Tasty low carb and keto cottage cheese pancakes have a delicate, fluffy texture thanks to the melted cottage cheese curds.
In these delicious low carb and keto cottage cheese pancakes, the low ratio of flour to cheese, plus the cottage cheese curds that get melted as you cook the pancakes, result in delicate, fluffy and very flavorful little pancakes.
How to make keto cottage cheese pancakes
Scroll down to the recipe card for the detailed instructions. The basics? Whisk together eggs, cottage cheese, a sweetener, vanilla, coconut flour, and baking soda. Then cook the pancakes in a nonstick skillet until puffed and golden, about 3 minutes per side.
These cottage cheese pancakes are more difficult to flip than regular pancakes because they’re less sturdy. So flip them slowly and carefully with a wide spatula, as shown in the video.
Don’t worry if a couple of them get a little squished and lose their shape when you flip them! The wonderful flavor will compensate for any shape mishaps.
One trick I learned is to make cottage cheese pancakes smaller since smaller pancakes are easier to flip. So I use a 2-tablespoon scoop rather than a 4-tablespoon one.
How to sweeten keto cottage cheese pancakes
Sweetening the batter is optional and up to you. If you plan on serving these low carb cottage cheese pancakes with a sweet syrup, you don’t need to sweeten the batter.
But sometimes I serve them with just unsalted butter, and then I add 1/2 teaspoon of stevia glycerite, which is equal to about 2 tablespoons of sugar.
Is this a healthy recipe?
Well, it’s not broccoli… but I do believe that these keto cottage cheese pancakes are a vast improvement over high-carb, refined flour pancakes.
Can I keep leftovers?
Yes.

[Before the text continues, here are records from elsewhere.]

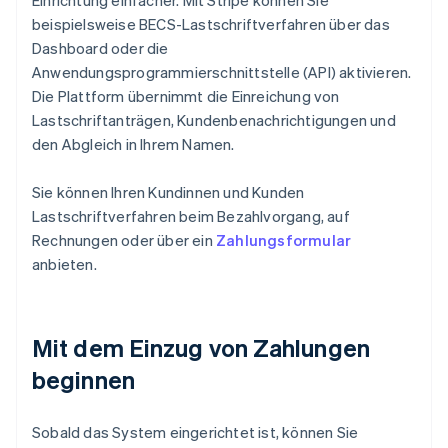
Einrichtung einfacher. Mit Stripe können Sie
beispielsweise BECS-Lastschriftverfahren über das
Dashboard oder die
Anwendungsprogrammierschnittstelle (API) aktivieren.
Die Plattform übernimmt die Einreichung von
Lastschriftanträgen, Kundenbenachrichtigungen und
den Abgleich in Ihrem Namen.
Sie können Ihren Kundinnen und Kunden
Lastschriftverfahren beim Bezahlvorgang, auf
Rechnungen oder über ein
Zahlungsformular
anbieten.
Mit dem Einzug von Zahlungen
beginnen
Sobald das System eingerichtet ist, können Sie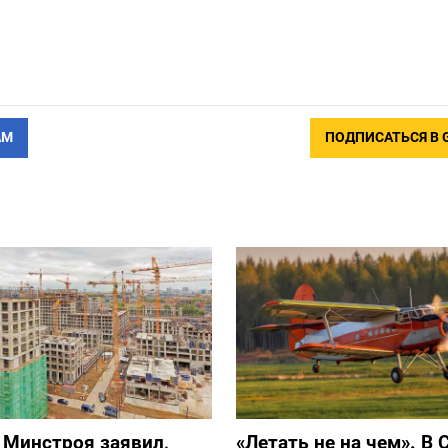
АМ
ПОДПИСАТЬСЯ В 
 Минстроя заявил,
«Летать не на чем». В 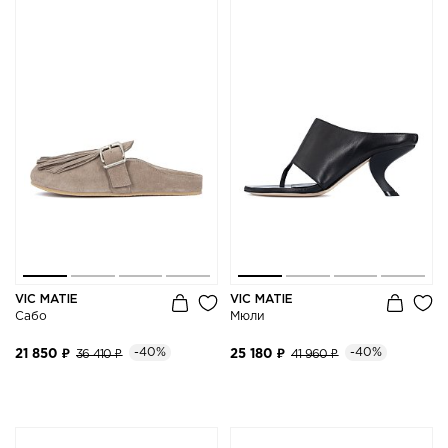
VIC MATIE
VIC MATIE
Сабо
Мюли
-40%
-40%
21 850 ₽
36 410 ₽
25 180 ₽
41 960 ₽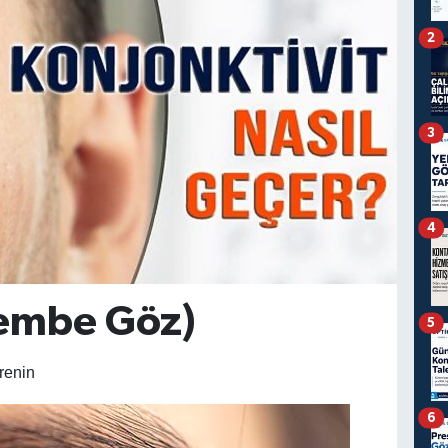
2
3
4
Pembe Göz)
5
renin
6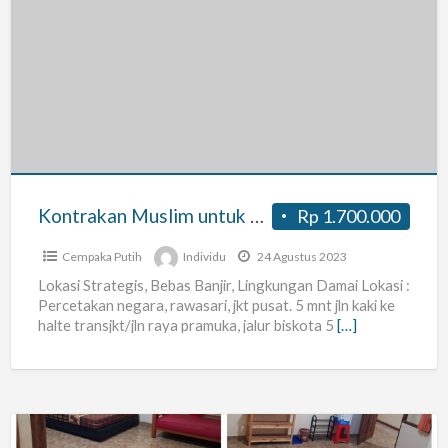
Kontrakan
Muslim
untuk
karyawan
atau
pendidik
foto
akan
Kontrakan Muslim untuk karyawan atau pendidik foto akan dikirim ke peminat
Rp 1.700.000
dikirim
ke
Cempaka Putih
Individu
24 Agustus 2023
peminat
Lokasi Strategis, Bebas Banjir, Lingkungan Damai Lokasi :
Percetakan negara, rawasari, jkt pusat. 5 mnt jln kaki ke
halte transjkt/jln raya pramuka, jalur biskota 5
[…]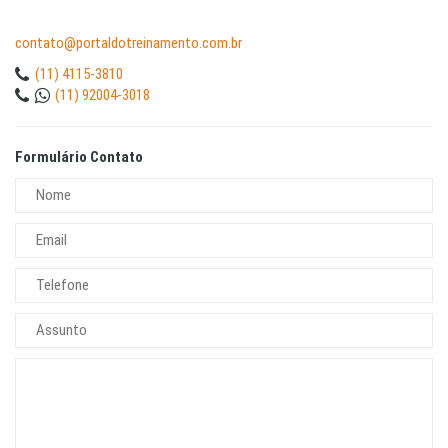
contato@portaldotreinamento.com.br
(11) 4115-3810
(11) 92004-3018
Formulário Contato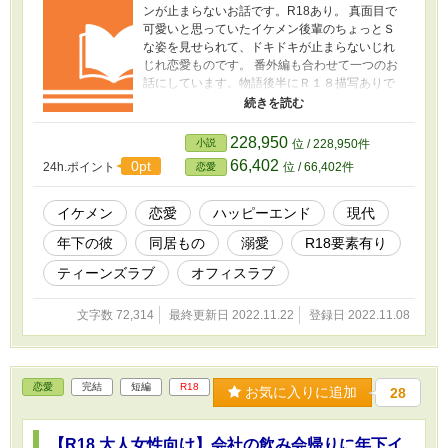
ンが止まらないお話です。R18あり。 真面目で
可愛いと思っていたイケメン後輩のちょっとＳ
な姿を見せられて、ドキドキが止まらないじれ
じれ恋愛ものです。 番外編も合わせて一つのお
話にしています。物語後半にＲ１８描写ありで
す。 R18作品となりますので18歳未満の方の閲
覧はご遠慮ください。
228,950
小説
位 / 228,950件
66,402
0pt
24h.ポイント
位 / 66,402件
恋愛
イケメン
恋愛
ハッピーエンド
現代
年下の彼
同居もの
溺愛
R18要素有り
ティーンズラブ
オフィスラブ
文字数 72,314
最終更新日 2022.11.22
登録日 2022.11.08
恋愛
完結
短編
R18
お気に入りに追加
28
【R18 大人女性向け】会社の飲み会帰りに年下イ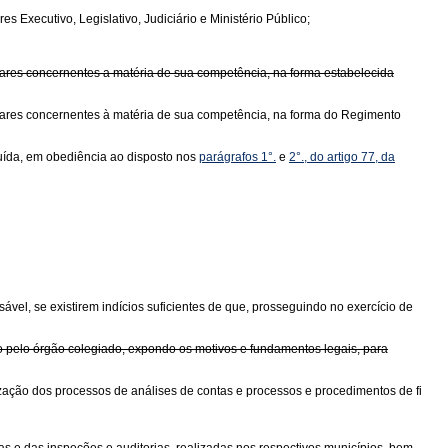
 Executivo, Legislativo, Judiciário e Ministério Público;
ntares concernentes a matéria de sua competência, na forma estabelecida
entares concernentes à matéria de sua competência, na forma do Regimento
ituída, em obediência ao disposto nos
parágrafos 1°.
e
2°., do artigo 77, da
sável, se existirem indícios suficientes de que, prosseguindo no exercício de
o pelo órgão colegiado, expondo os motivos e fundamentos legais, para
ização dos processos de análises de contas e processos e procedimentos de fi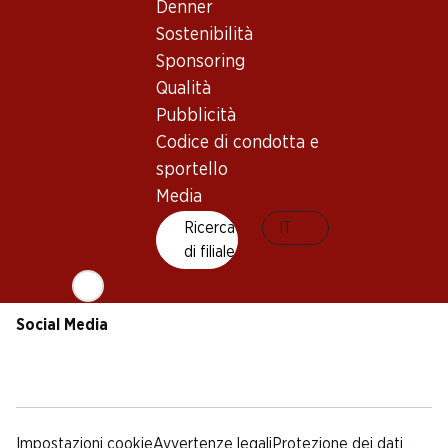
Sostenibilità
Condizioni di consegna
Denner
Sponsoring
Sostenibilità
Qualità
Sponsoring
Pubblicità
Qualità
Codice di condotta e
Pubblicità
sportello
Codice di condotta e
Media
sportello
Media
App Denner
Ricerca
IT
di filiale
Social Media
facebook
instagram
youtube
linkedin
tiktok
Impostazioni cookie
Avvertenze legali
Protezione dei dati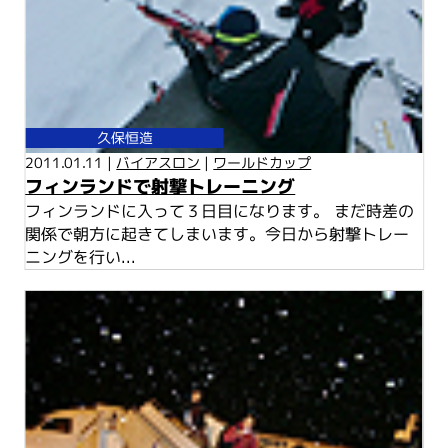
久保恒造
2011.01.11 |
バイアスロン
|
ワールドカップ
フィンランドで射撃トレーニング
フィンランドに入って３日目になります。 まだ時差の
関係で朝方に起きてしまいます。今日から射撃トレー
ニングを行い...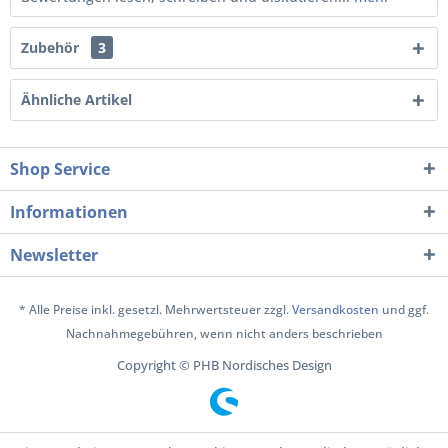
Zubehör
3
Ähnliche Artikel
Shop Service
Informationen
Newsletter
* Alle Preise inkl. gesetzl. Mehrwertsteuer zzgl.
Versandkosten
und ggf.
Nachnahmegebühren, wenn nicht anders beschrieben
Copyright © PHB Nordisches Design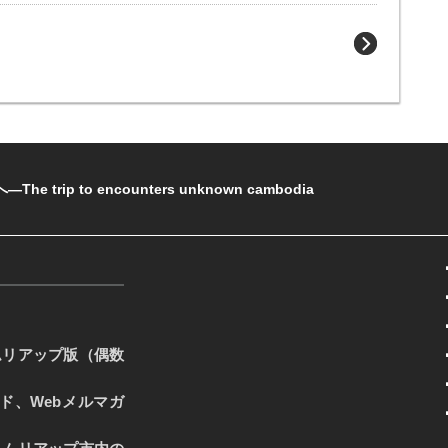
rip to encounters unknown cambodia
ムリアップ版（偶数
ード、Webメルマガ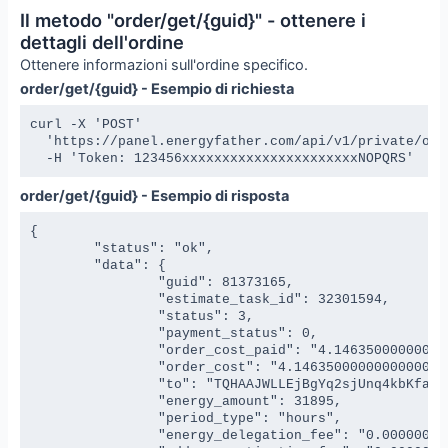
Il metodo "order/get/{guid}" - ottenere i
dettagli dell'ordine
Ottenere informazioni sull'ordine specifico.
order/get/{guid} - Esempio di richiesta
curl -X 'POST' 

  'https://panel.energyfather.com/api/v1/private/orde
  -H 'Token: 123456xxxxxxxxxxxxxxxxxxxxxxNOPQRS'
order/get/{guid} - Esempio di risposta
{

	"status": "ok",

	"data": {

		"guid": 81373165,

		"estimate_task_id": 32301594,

		"status": 3,

		"payment_status": 0,

		"order_cost_paid": "4.146350000000000000",

		"order_cost": "4.146350000000000000",

		"to": "TQHAAJWLLEjBgYq2sjUnq4kbKfajEXEvyE",

		"energy_amount": 31895,

		"period_type": "hours",

		"energy_delegation_fee": "0.000000000000000000",
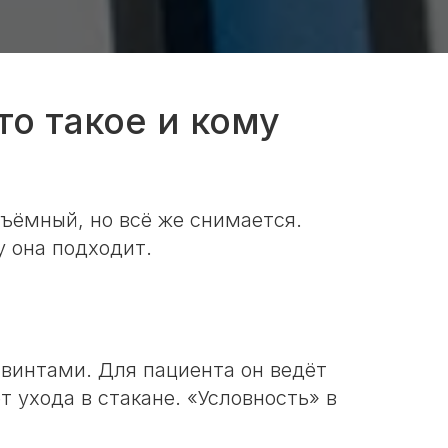
о такое и кому
ъёмный, но всё же снимается.
у она подходит.
 винтами. Для пациента он ведёт
т ухода в стакане. «Условность» в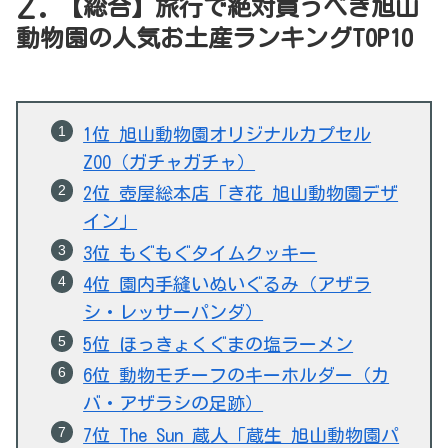
【総合】旅行で絶対買うべき旭山
動物園の人気お土産ランキングTOP10
1位 旭山動物園オリジナルカプセル
ZOO（ガチャガチャ）
2位 壺屋総本店「き花 旭山動物園デザ
イン」
3位 もぐもぐタイムクッキー
4位 園内手縫いぬいぐるみ（アザラ
シ・レッサーパンダ）
5位 ほっきょくぐまの塩ラーメン
6位 動物モチーフのキーホルダー（カ
バ・アザラシの足跡）
7位 The Sun 蔵人「蔵生 旭山動物園パ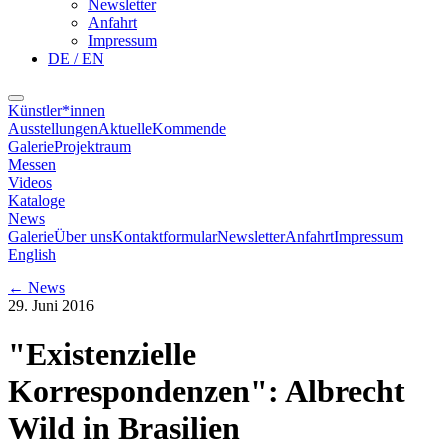
Newsletter
Anfahrt
Impressum
DE / EN
Künstler*innen
Ausstellungen
Aktuelle
Kommende
Galerie
Projektraum
Messen
Videos
Kataloge
News
Galerie
Über uns
Kontaktformular
Newsletter
Anfahrt
Impressum
English
←
News
29. Juni 2016
"Existenzielle
Korrespondenzen": Albrecht
Wild in Brasilien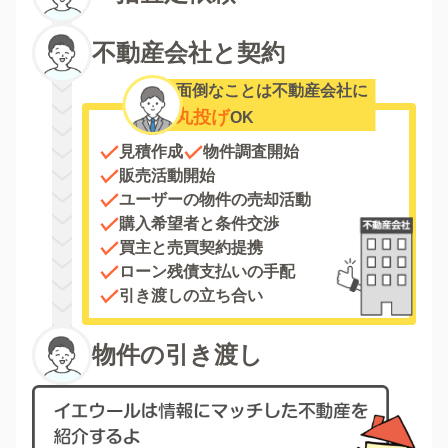
不動産会社と契約
面倒なことは不動産会社に
丸投げ
OK
見積作成
物件調査開始
販売活動開始
ユーザーの物件の売却活動
購入希望者と条件交渉
買主と売買契約提携
ローン残債支払いの手配
引き渡しの立ち合い
物件の引き渡し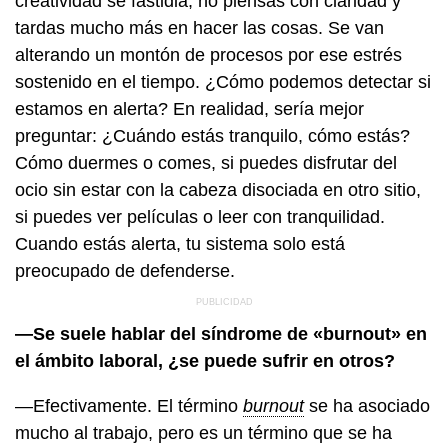
creatividad se fastidia, no piensas con claridad y
tardas mucho más en hacer las cosas. Se van
alterando un montón de procesos por ese estrés
sostenido en el tiempo. ¿Cómo podemos detectar si
estamos en alerta? En realidad, sería mejor
preguntar: ¿Cuándo estás tranquilo, cómo estás?
Cómo duermes o comes, si puedes disfrutar del
ocio sin estar con la cabeza disociada en otro sitio,
si puedes ver películas o leer con tranquilidad.
Cuando estás alerta, tu sistema solo está
preocupado de defenderse.
—Se suele hablar del síndrome de «burnout» en
el ámbito laboral, ¿se puede sufrir en otros?
—Efectivamente. El término
burnout
se ha asociado
mucho al trabajo, pero es un término que se ha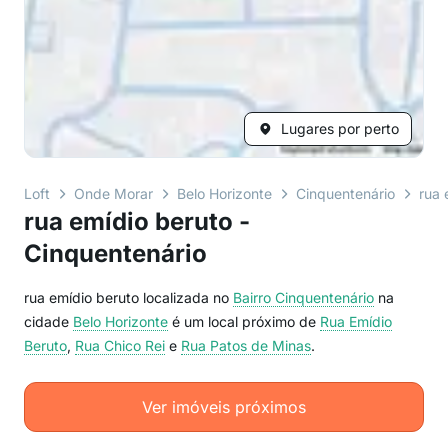
Lugares por perto
Loft
Onde Morar
Belo Horizonte
Cinquentenário
rua 
rua emídio beruto -
Cinquentenário
rua emídio beruto localizada no
Bairro
Cinquentenário
na
cidade
Belo Horizonte
é um local próximo de
Rua Emídio
Beruto
,
Rua Chico Rei
e
Rua Patos de Minas
.
Ver imóveis próximos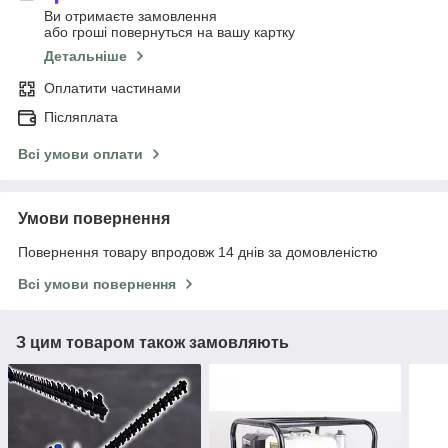
Ви отримаєте замовлення
або гроші повернуться на вашу картку
Детальніше
Оплатити частинами
Післяплата
Всі умови оплати
Умови повернення
Повернення товару впродовж 14 днів за домовленістю
Всі умови повернення
З цим товаром також замовляють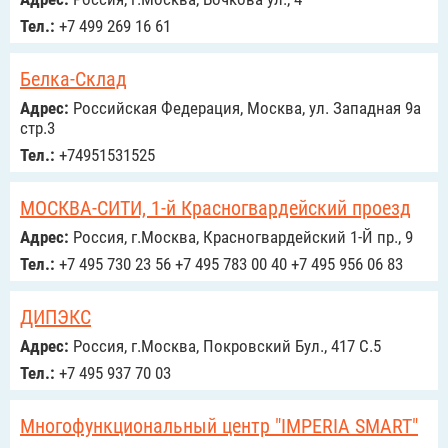
Тел.:
+7 499 269 16 61
Белка-Склад
Адрес:
Российcкая Федерация, Москва, ул. Западная 9а
стр.3
Тел.:
+74951531525
МОСКВА-СИТИ, 1-й Красногвардейский проезд
Адрес:
Россия, г.Москва, Красногвардейский 1-Й пр., 9
Тел.:
+7 495 730 23 56 +7 495 783 00 40 +7 495 956 06 83
ДИПЭКС
Адрес:
Россия, г.Москва, Покровский Бул., 417 С.5
Тел.:
+7 495 937 70 03
Многофункциональный центр "IMPERIA SMART"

Although not as good as fresh, you can keep leftovers of these keto cottage cheese pancakes in the fridge, in an airtight container, for 3-4 days, and reheat them in the microwave. You can also freeze leftovers, separated with wax paper squares.
More tasty keto pancake recipes
Cottage Cheese Pancakes
- 4 large eggs
- 1 cup whole milk cottage cheese
- 1 tablespoon vanilla extract
- 1/2 teaspoon stevia glycerite (optional; equals about 2 tablespoons sugar)
- 6 tablespoons coconut flour (42 grams)
- ½ teaspoon baking soda
- Cooking spray
- Preheat oven to warm (150-170 degrees F). Line a large baking sheet with parchment paper.
- In a large bowl, whisk together the eggs, cottage cheese, vanilla extract, and stevia.
- Add the coconut flour and the baking soda and whisk to combine. The batter will be thick.
- Heat a large nonstick skillet over medium-low heat. Spray it with nonstick cooking spray.
- Using a 2-tablespoon scoop, transfer four mounds of the batter into the skillet. Gently flatten the tops with a spatula.
- Cook the pancakes until bottoms are golden brown and set, 3-4 minutes.
- Carefully flip the pancakes – they’re quite delicate – and cook until golden and set, 2-3 more minutes.
- Place the cooked pancakes on the prepared baking sheet and keep in the warm oven while you cook more batches.